Journal of Physical Chemistry B, Vol.119, No.14, 4873-4880, 2015
Correlation between Glass-Forming Ability and Fragility of Pharmaceutical Compounds
Fragility is a measure of the departure from non-Arrhenius behavior for supercooled liquids and glasses, and various simple methods are available for its quantification. However, the obtained values usually do not agree with each other. One of the purposes of this study was to compare the fragility values obtained by different methodologies. Thermodynamic fragility (F-T) is a simple concept that is evaluated from the heat capacity change at the glass transition temperature (T-g). Dynamic fragility is evaluated using three methodologies in this study: extrapolation of the configurational entropy (S-c) to the Kauzmann temperature (T-k) (FDc), ramp-rate dependence of T-g (F-DTg), and that of the fictive temperature (T-f) (F(DT)f). F-T and FDc of 19 pharmaceutical compounds were correlated, whereas F-DTg and F-DTg did not correlate with either of them.
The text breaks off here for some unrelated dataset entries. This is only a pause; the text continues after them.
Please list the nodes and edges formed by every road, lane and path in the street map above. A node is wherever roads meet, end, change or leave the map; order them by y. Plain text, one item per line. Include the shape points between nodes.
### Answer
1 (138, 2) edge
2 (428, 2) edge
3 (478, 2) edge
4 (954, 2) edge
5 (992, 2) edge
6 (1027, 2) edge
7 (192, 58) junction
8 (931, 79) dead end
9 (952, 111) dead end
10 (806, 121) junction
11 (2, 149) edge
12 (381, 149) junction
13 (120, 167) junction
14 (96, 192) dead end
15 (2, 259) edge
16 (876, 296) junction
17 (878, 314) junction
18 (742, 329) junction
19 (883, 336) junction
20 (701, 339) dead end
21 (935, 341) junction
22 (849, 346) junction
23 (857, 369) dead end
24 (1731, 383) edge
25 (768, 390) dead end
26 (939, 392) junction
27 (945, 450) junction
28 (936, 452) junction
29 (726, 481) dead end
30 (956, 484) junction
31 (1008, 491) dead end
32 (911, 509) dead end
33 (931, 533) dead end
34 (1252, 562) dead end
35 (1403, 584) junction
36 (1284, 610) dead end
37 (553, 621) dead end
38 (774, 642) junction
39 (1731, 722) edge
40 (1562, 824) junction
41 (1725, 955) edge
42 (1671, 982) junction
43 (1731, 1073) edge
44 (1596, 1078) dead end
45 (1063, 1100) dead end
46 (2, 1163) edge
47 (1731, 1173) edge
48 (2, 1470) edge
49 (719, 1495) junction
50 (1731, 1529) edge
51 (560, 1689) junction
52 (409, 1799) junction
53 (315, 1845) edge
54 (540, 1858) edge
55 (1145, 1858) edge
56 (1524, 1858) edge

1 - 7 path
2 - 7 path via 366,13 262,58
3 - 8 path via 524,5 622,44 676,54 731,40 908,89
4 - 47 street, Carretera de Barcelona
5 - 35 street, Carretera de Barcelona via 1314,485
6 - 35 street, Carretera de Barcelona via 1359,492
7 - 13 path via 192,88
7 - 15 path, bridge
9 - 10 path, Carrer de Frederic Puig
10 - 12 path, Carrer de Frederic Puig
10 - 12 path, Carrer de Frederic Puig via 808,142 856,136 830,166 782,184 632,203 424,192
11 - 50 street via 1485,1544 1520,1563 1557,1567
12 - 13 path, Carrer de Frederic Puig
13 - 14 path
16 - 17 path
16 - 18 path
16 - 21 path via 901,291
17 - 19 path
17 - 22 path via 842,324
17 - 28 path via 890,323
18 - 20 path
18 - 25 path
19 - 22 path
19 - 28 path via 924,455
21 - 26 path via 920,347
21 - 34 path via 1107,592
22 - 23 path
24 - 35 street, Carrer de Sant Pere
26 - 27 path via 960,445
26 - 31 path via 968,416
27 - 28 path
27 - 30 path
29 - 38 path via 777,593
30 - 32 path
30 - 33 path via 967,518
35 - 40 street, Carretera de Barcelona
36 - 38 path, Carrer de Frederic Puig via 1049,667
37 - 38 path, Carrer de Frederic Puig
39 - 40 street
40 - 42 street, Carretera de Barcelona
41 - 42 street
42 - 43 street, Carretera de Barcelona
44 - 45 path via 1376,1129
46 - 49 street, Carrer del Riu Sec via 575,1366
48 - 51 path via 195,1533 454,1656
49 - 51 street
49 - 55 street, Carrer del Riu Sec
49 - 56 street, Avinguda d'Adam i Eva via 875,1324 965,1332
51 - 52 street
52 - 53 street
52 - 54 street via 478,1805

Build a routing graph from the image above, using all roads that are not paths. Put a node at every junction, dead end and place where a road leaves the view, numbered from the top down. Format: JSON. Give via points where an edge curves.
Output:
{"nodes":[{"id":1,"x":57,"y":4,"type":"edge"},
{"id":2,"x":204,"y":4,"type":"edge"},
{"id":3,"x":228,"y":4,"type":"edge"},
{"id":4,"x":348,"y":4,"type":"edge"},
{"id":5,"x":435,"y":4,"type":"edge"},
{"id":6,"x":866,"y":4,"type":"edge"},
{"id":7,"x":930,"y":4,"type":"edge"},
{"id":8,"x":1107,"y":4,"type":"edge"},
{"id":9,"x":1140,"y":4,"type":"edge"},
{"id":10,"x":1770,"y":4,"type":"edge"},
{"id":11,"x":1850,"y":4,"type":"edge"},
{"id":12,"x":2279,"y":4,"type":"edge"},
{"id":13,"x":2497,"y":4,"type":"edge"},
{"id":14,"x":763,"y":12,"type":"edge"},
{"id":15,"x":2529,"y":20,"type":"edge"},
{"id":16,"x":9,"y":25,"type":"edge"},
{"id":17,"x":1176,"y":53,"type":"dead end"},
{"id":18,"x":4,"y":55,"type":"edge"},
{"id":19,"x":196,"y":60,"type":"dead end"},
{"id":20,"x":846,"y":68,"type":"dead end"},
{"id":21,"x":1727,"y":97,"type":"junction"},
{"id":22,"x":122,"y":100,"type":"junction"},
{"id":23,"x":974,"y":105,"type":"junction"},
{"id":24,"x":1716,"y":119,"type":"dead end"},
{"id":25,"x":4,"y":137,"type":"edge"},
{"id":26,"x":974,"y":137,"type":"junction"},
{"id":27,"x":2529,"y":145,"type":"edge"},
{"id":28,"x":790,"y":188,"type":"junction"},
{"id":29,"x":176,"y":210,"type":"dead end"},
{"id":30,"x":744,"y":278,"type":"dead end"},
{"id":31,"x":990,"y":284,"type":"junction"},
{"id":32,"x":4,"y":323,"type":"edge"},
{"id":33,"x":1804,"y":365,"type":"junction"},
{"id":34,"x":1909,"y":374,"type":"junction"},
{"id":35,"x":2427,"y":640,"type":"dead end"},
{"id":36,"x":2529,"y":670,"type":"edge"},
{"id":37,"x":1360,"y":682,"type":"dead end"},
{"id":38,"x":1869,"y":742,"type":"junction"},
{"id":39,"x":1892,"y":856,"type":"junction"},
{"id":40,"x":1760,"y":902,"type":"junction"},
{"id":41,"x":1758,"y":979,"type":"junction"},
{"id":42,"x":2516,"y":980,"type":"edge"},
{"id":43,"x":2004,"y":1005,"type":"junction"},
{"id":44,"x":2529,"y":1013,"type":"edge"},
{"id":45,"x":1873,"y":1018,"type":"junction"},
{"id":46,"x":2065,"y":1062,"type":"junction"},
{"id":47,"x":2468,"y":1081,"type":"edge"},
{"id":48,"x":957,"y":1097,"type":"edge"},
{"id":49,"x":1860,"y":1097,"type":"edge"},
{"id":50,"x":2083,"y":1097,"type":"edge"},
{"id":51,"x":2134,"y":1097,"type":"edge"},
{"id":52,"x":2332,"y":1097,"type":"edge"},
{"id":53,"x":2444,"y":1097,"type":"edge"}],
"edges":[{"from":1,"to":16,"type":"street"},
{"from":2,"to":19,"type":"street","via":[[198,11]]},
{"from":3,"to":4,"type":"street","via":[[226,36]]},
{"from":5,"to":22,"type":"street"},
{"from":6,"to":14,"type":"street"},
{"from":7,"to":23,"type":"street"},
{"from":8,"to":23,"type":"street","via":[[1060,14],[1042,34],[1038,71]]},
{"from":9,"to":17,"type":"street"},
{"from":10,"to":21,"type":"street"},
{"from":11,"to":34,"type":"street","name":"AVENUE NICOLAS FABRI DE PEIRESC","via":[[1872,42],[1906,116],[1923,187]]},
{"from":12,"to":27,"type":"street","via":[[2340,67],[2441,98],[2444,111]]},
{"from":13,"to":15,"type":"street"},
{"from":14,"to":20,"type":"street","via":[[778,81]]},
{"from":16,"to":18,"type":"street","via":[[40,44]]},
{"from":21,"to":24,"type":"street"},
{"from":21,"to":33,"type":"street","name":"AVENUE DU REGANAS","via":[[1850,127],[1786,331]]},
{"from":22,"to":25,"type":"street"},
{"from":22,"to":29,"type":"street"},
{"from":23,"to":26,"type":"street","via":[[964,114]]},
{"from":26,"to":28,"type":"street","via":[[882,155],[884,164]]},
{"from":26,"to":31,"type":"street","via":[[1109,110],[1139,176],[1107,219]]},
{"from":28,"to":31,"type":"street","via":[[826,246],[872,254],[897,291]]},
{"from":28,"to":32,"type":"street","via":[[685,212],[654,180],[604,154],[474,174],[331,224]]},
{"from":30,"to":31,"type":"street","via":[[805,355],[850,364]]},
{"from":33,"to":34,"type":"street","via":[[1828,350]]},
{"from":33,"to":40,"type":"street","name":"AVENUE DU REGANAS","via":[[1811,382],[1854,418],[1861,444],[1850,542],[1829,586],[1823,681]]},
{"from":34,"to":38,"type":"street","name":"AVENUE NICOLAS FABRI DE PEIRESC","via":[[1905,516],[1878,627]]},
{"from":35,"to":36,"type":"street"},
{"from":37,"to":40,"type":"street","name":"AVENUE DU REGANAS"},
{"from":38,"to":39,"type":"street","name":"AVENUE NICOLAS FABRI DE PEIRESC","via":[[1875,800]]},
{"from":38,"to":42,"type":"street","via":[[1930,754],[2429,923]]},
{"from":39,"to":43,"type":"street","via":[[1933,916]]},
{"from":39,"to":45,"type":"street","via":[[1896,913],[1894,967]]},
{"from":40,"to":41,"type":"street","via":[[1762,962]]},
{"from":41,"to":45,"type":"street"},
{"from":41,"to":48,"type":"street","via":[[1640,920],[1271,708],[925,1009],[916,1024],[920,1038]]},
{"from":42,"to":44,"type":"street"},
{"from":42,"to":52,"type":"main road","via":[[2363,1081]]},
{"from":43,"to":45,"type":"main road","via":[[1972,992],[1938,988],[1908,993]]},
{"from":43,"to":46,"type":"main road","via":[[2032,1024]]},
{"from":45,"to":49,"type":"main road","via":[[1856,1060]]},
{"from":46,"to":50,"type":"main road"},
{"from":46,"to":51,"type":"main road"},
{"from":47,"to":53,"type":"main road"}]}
This result seems reasonable because both F-T and FDc are calculated from thermodynamic parameters in the quasi equilibrium state, but F-DTg and F-DTf are likely affected by kinetics as well Another goal of this study was to find the correlation between the glass forming ability (GFA) and fragility. F-DTg was shown to correlate with GFA, presumably because both were determined on the balance of thermodynamic and kinetic factors. This correlation suggests that fragile glass has low GFA. Furthermore, the relevance of fragility to isothermal crystallization is discussed. Compounds with small F-DTg and F-DTf tended to exhibit pressure controlled crystallization, for which better storage stability can be expected relative to temperature-controlled compounds. Fragility was shown to be a useful parameter practically as well as scientifically.